Exercise materials section start

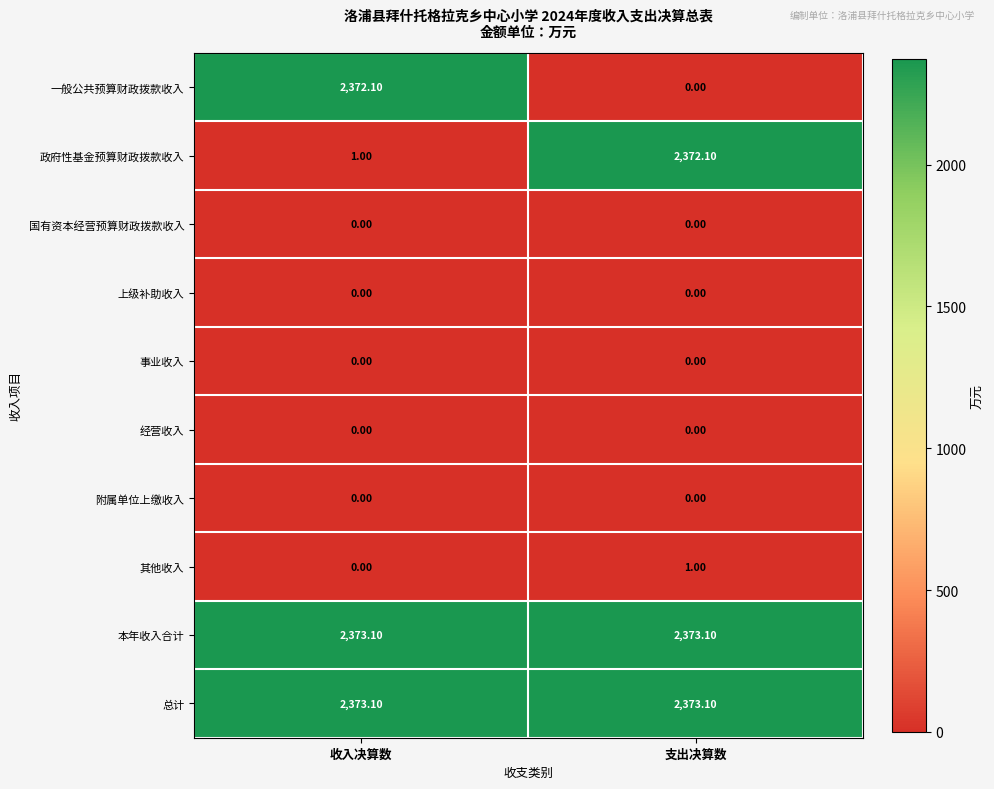

Which category has the lowest value in the 政府性基金预算财政拨款收入 series?

收入决算数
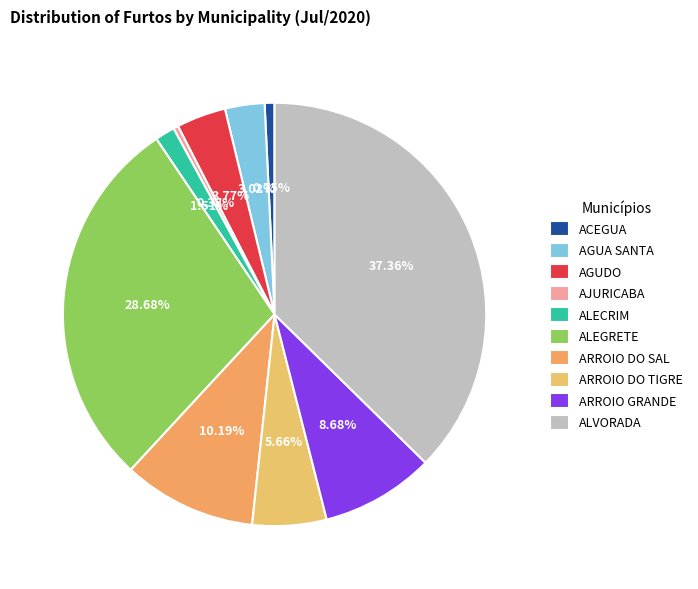

To the nearest percent, what is the difference between the largest and smallest slice percentages?

37%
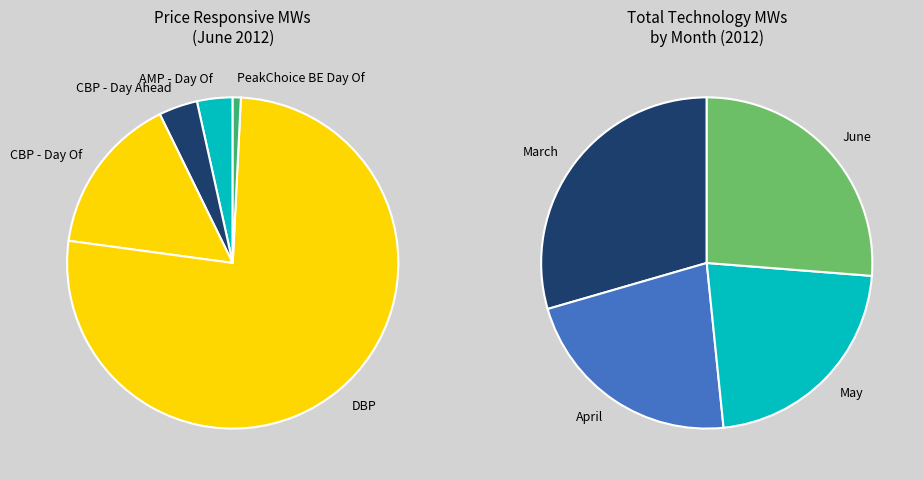

Is it true that DBP is 88% of the pie?

False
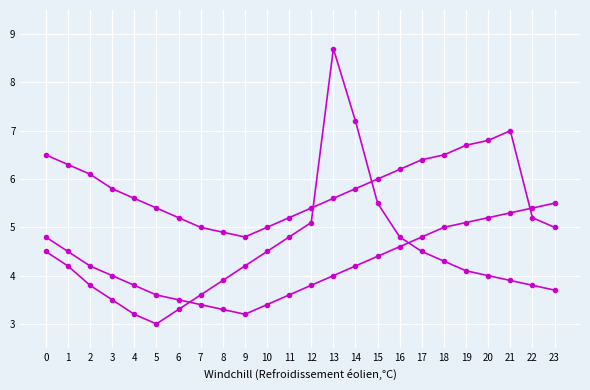

Is it true that Series C equals 7.0 at 19?

False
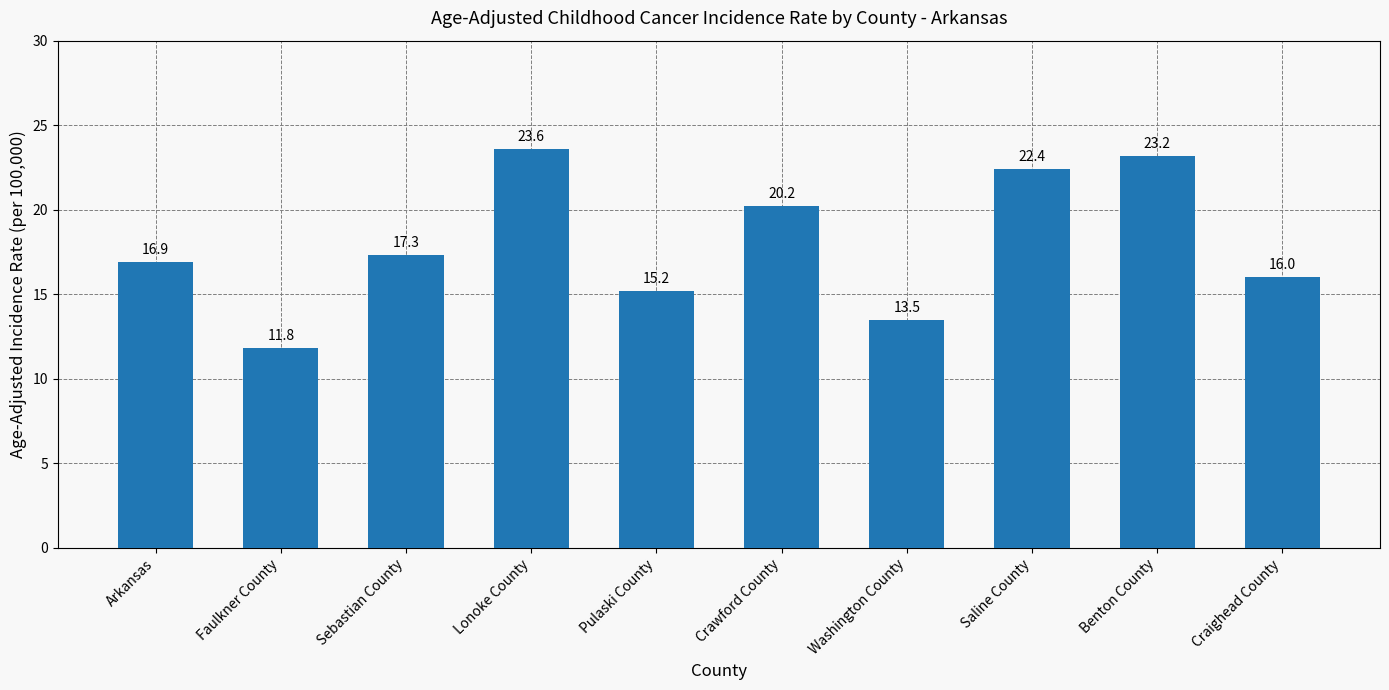

What is the minimum value shown in the chart?

11.8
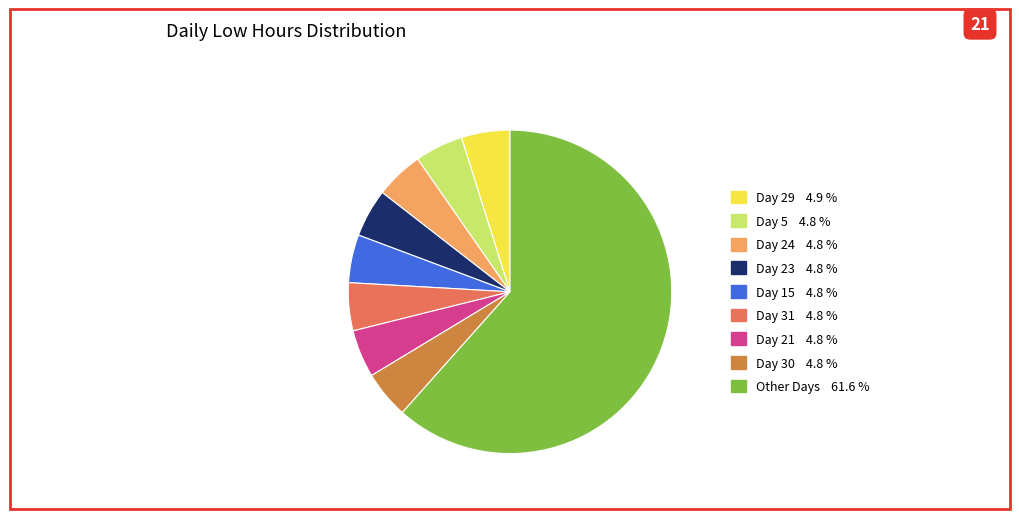

Does any single category account for the majority?

Yes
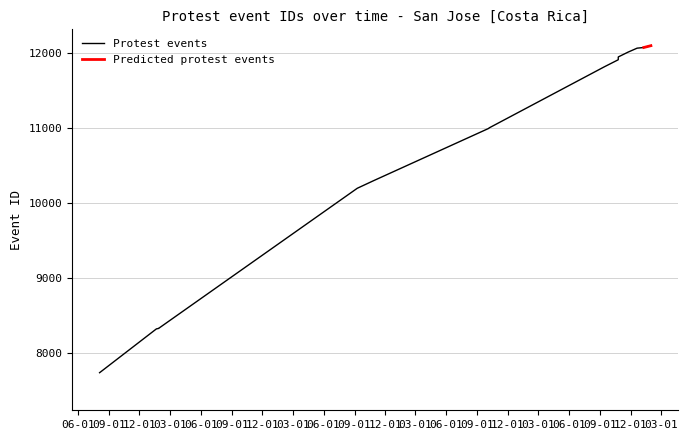

True or false: the data has more than 1 interior local peaks.

False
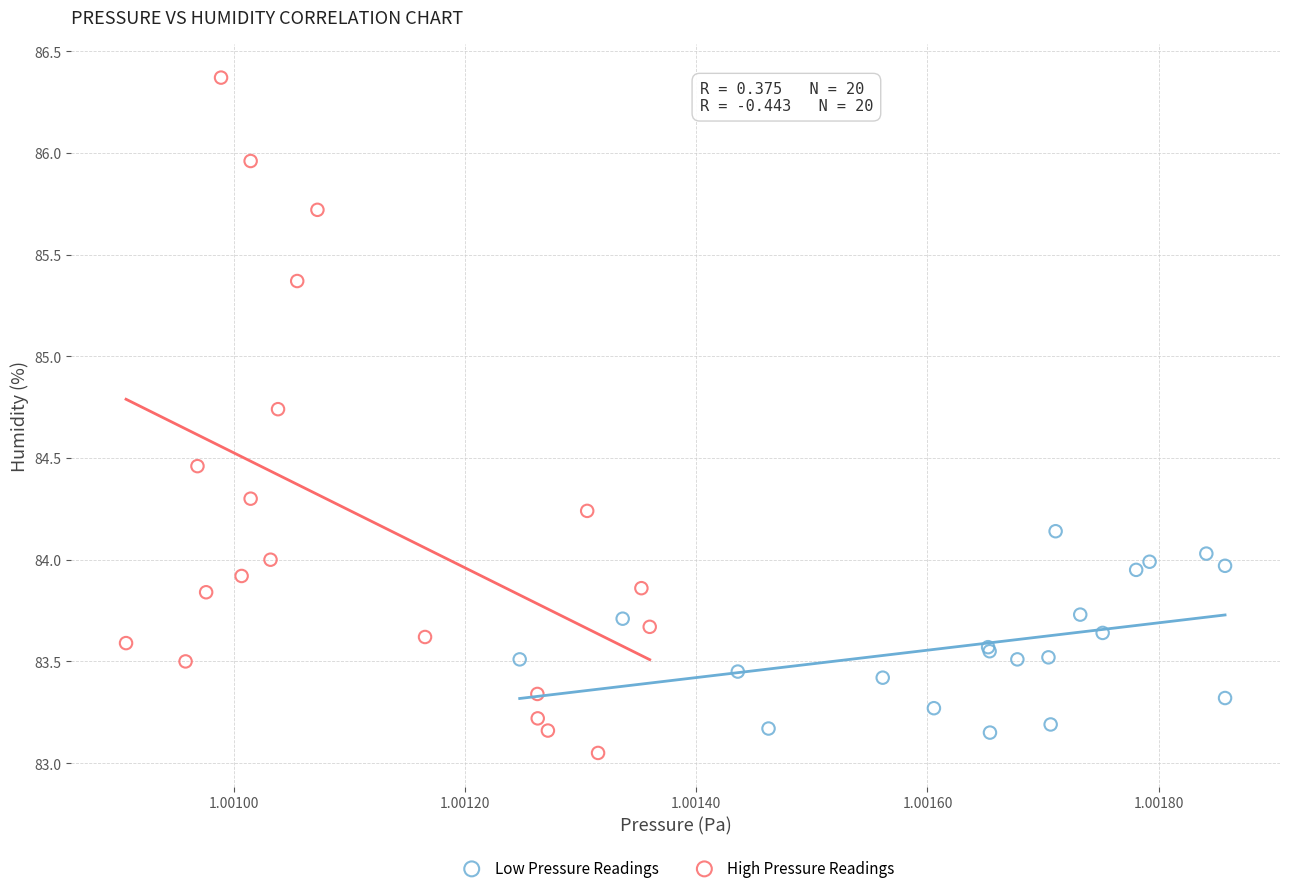

Which series reaches the minimum Y coordinate?

High Pressure Readings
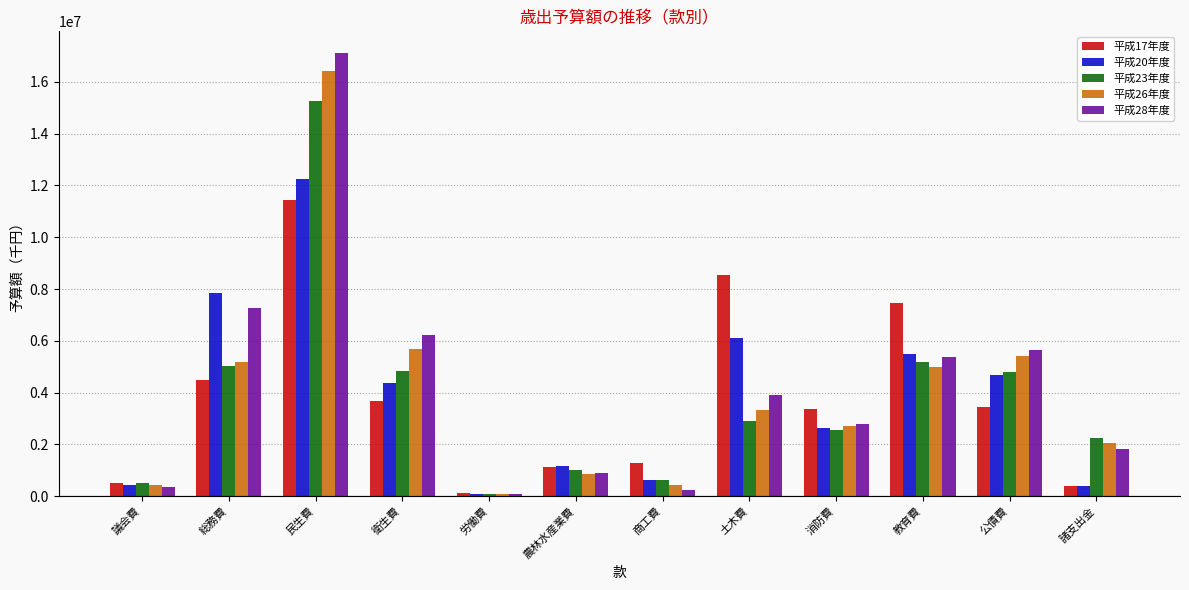

Between 労働費 and 教育費, which series saw the biggest shift?

平成17年度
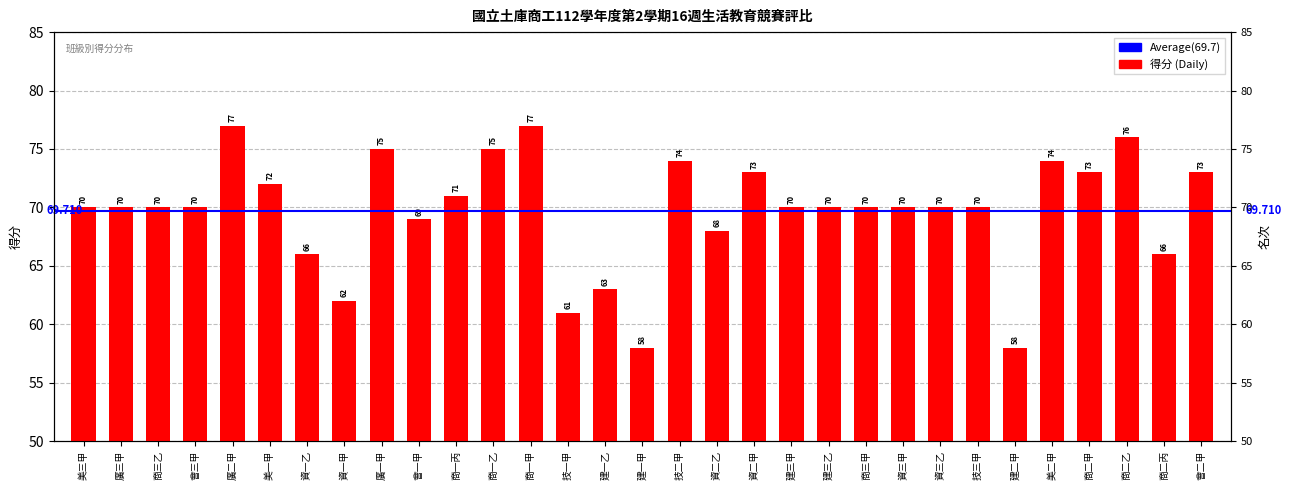

Approximately how many times larger is the value at 商三甲 compared to 建一甲?

1.2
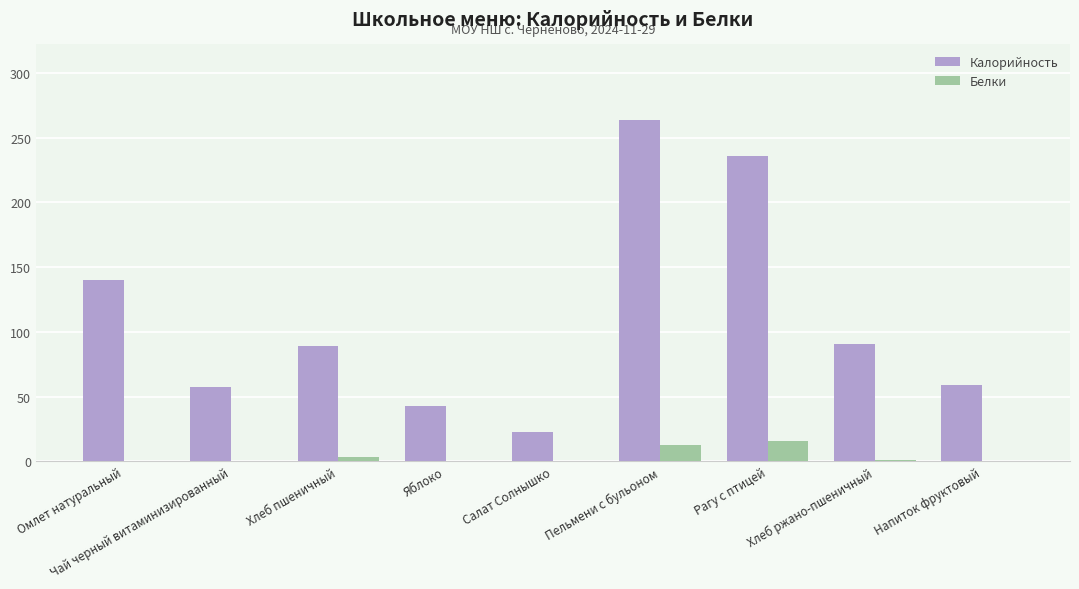

The Белки series shows 15.7 at Рагу с птицей. True or false?

True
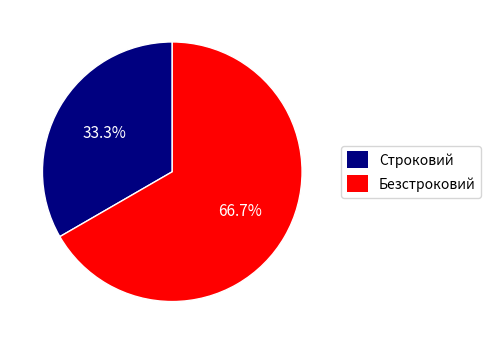

What is the majority slice?

Безстроковий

Exercise materials section end

Aim of the task
Set down all of the items above again word for word, leaving out the pictures.

Answer section
Which category has the lowest value in the 政府性基金预算财政拨款收入 series?

收入决算数

To the nearest percent, what is the difference between the largest and smallest slice percentages?

37%

Is it true that DBP is 88% of the pie?

False

Is it true that Series C equals 7.0 at 19?

False

What is the minimum value shown in the chart?

11.8

Does any single category account for the majority?

Yes

True or false: the data has more than 1 interior local peaks.

False

Which series reaches the minimum Y coordinate?

High Pressure Readings

Between 労働費 and 教育費, which series saw the biggest shift?

平成17年度

Approximately how many times larger is the value at 商三甲 compared to 建一甲?

1.2

The Белки series shows 15.7 at Рагу с птицей. True or false?

True

What is the majority slice?

Безстроковий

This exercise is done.